• Requirement 1:
Please reproduce everything in the Alabama medical cannabis article from "Applications are broken" down to "speaks for itself.", word for word.
• Requirement 2:
List every license category in the Alabama medical cannabis article's breakdown of the 90 applications.

• Excerpt to read:
++++++

Alabama Medical Cannabis commission deems 90 applicants for Medical Cannabis business license
HUNTSVILLE - Select businesses in Alabama are now one step closer to potentially receiving a medical cannabis business license.
The Alabama Medical Cannabis Commission(AMCC) announced that they are considering 90 Medical Cannabis Business License Applications. Applications were due on Dec. 30 and the commission had 60 days to begin reviewing them.
Now that the applications have been deemed, they will move forward to the review, evaluation and scoring process to aid the Commission’s decision on who will be the select few to receive these licenses.
Applications are broken down into different categories depending on what that business’s focus will be with medical cannabis. Those categories include who can grow, process, transport and sell medical marijuana.
AMCC Assistant Director Daniel Autrey said those who are awarded will be able to create numerous new jobs across the state no matter the license type.
“I think these businesses, one from the standpoint of manufacturing side, the production side, the processing side will provide some really good employment opportunities in the areas that they choose to locate in,” Autrey said.
Autrey says while medical cannabis can be a controversial topic, the research speaks for itself.
“There’s been significant research, there needs to be much more research in this area,” Autrey said. ”I think it’s been proven and shown that it can provide significant benefits to patients across different areas of health conditions.”
In these 90 applications, the businesses are broken up into their own license category.
- 12 cultivator applications
- 11 processor applications
- 18 dispensary applications
- 9 secure transporter applications
- 2 state testing laboratory applications
- 38 integrated facility applications
On June 12, the commission will award up to 12 cultivator licenses, four processor licenses, four dispensary licenses, 5 integrated facility licenses and an unspecified number of secure transport and state testing laboratory licenses.
Once they have been issued, physicians may begin the process of recommending medical cannabis to qualified patients.

++++++

• Provided material:
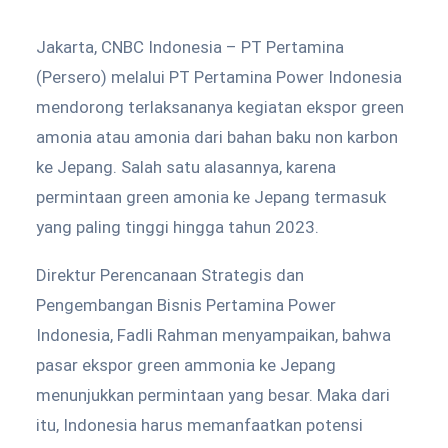
Jakarta, CNBC Indonesia – PT Pertamina
(Persero) melalui PT Pertamina Power Indonesia
mendorong terlaksananya kegiatan ekspor green
amonia atau amonia dari bahan baku non karbon
ke Jepang. Salah satu alasannya, karena
permintaan green amonia ke Jepang termasuk
yang paling tinggi hingga tahun 2023.
Direktur Perencanaan Strategis dan
Pengembangan Bisnis Pertamina Power
Indonesia, Fadli Rahman menyampaikan, bahwa
pasar ekspor green ammonia ke Jepang
menunjukkan permintaan yang besar. Maka dari
itu, Indonesia harus memanfaatkan potensi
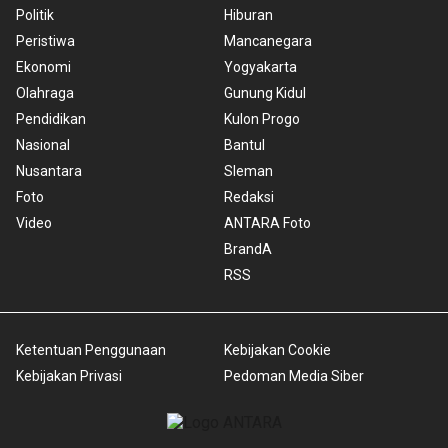
Politik
Hiburan
Peristiwa
Mancanegara
Ekonomi
Yogyakarta
Olahraga
Gunung Kidul
Pendidikan
Kulon Progo
Nasional
Bantul
Nusantara
Sleman
Foto
Redaksi
Video
ANTARA Foto
BrandA
RSS
Ketentuan Penggunaan
Kebijakan Cookie
Kebijakan Privasi
Pedoman Media Siber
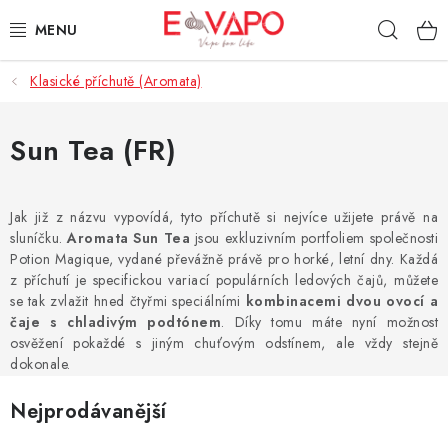
Přejít
Hleda
na
obsah
Klasické příchutě (Aromata)
3D TISK
TIPY ZA DOBROU CENU
Sun Tea (FR)
AROMATA A PŘÍCHUTĚ
Jak již z názvu vypovídá, tyto příchutě si nejvíce užijete právě na
sluníčku.
Aromata Sun Tea
jsou exkluzivním portfoliem společnosti
BÁZE
Potion Magique, vydané převážně právě pro horké, letní dny. Každá
z příchutí je specifickou variací populárních ledových čajů, můžete
E-LIQUIDY
se tak zvlažit hned čtyřmi speciálními
kombinacemi dvou ovocí a
čaje s chladivým podtónem
. Díky tomu máte nyní možnost
osvěžení pokaždé s jiným chuťovým odstínem, ale vždy stejně
E-CIGARETY
dokonale.
NIKOTINOVÉ SÁČKY
Nejprodávanější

++++++

• Written reply 1:
Applications are broken down into different categories depending on what that business’s focus will be with medical cannabis. Those categories include who can grow, process, transport and sell medical marijuana.
AMCC Assistant Director Daniel Autrey said those who are awarded will be able to create numerous new jobs across the state no matter the license type.
“I think these businesses, one from the standpoint of manufacturing side, the production side, the processing side will provide some really good employment opportunities in the areas that they choose to locate in,” Autrey said.
Autrey says while medical cannabis can be a controversial topic, the research speaks for itself.

• Written reply 2:
- Cultivator
- Processor
- Dispensary
- Secure transporter
- State testing laboratory
- Integrated facility